5) No matter how cool your desired typeface looks, or how great the title page looks with 14-point type, keep the ENTIRE manuscript in the same font and typeface.
Industry standard is 12-point. Again, no exceptions. You may place your title in boldface, if you like, but that’s it.
6) Words in foreign languages should be italicized.
Including Elvish. You don’t want your judge to think you’ve made a typo, do you?
7) EVERY page in the manuscript should be numbered.
This one is generally an automatic disqualification offense.
Each page should a standard slug line in the header, listing ABBREVIATED TITLE/PAGE #. The safest place for this is left-justified, but you can get away with right-justifying it as well.
Yes, I know: this seems a trifle silly to do in a contest that threatens to disqualify you (as blind contests do) if you mention yourself by name. However, I have seen complaints about lack of a slug line so often in judges’ circles that I am going ahead and recommending its use.
However, this is one instance where contest standard is different from standard format. Standard format dictates a slug line that runs thus: AUTHOR’S LAST NAME/ABBREVIATED TITLE/PAGE #. So the third page of my memoir manuscript reads: MINI/A FAMILY DARKLY/3.
In contest format, however, the slug line would look like this: A FAMILY DARKLY/3
9) The first page of a chapter should begin a third of the way down the page.

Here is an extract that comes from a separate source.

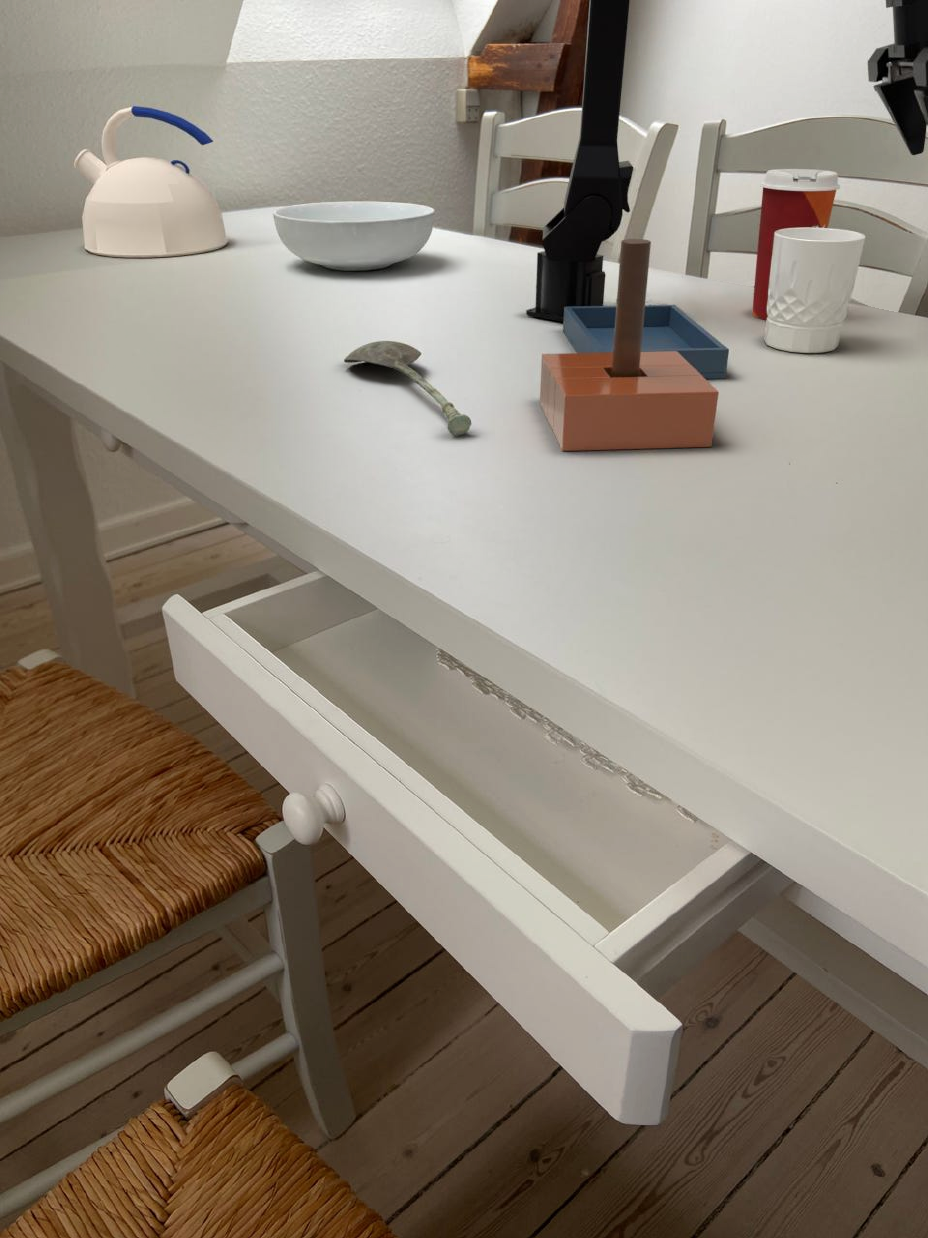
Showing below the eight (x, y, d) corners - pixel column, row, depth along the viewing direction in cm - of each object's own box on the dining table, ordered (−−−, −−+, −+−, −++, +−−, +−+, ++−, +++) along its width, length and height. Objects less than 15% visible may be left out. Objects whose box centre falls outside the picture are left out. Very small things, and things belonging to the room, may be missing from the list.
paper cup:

That’s twelve lines, incidentally. The chapter name (or merely “Chapter One”) may appear on the first line of the first page, but then nothing should appear until a third of the way down the page.
10) The beginning of each paragraph should be indented five spaces.
Yes, I know that published books — particularly mysteries, I notice — often begin chapters and sections without indentation. Trust me, that was the editor’s choice, not the author’s, and copying the style will surely get your work knocked out of serious prize consideration.
11) Don’t skip an extra line between paragraphs.
This one is for all of you bloggers out there. The whole darned manuscript should be double-spaced. The only exception is that you may skip an extra line to indicate a section break.
12) All numbers under 100 should be written out in full: twenty-five, not 25.
13) Dashes should be doubled — hyphens are single, as in self-congratulatory.
Yes, I know that your word processing program will automatically change a doubled dash to a single one. Change it back, because you never know when a real stickler for format is going to end up as your contest judge.
14) Dashes should have spaces at each end — rather than—like this.
Again, I know: books no longer preserve these spaces, for reasons of printing economy. But standard format is invariable upon this point. It’s a pain, true, but is it really worth annoying a judge over?
15) The use of ANY brand name should be accompanied by the trademark symbol, as in Kleenex™.
If you catch a judge under the age of 30, you may get away without including the trademark symbol, but legally, you are not allowed to use a trademarked name without it. Writers — yes, and publishing houses, too — have actually been sued over this.
There you have it. If you adhere to these standards in your contest entries (except, of course, where the contest rules specify otherwise), your work will sail past that scourge of entries everywhere, the hyper-nit-picky judge. A manuscript in standard format looks to the critical eye like a couple dressed in formal wear for a black-tie event: yes, it is possible that the hosts will be too nice to toss them out if they show up in a run-of-the-mill casual suits or jeans, but the properly-attired couple will be admitted happily. By dressing as the hosts wished, the couple is showing respect to the event and the people who asked them to attend.
Dress your work appropriately, and it will be a welcome guest in the finalist ring.
Tomorrow, I shall move on to more subtle ways to woo contest judges. In the meantime, keep up the good work, and avoid that nasty cold that’s going around!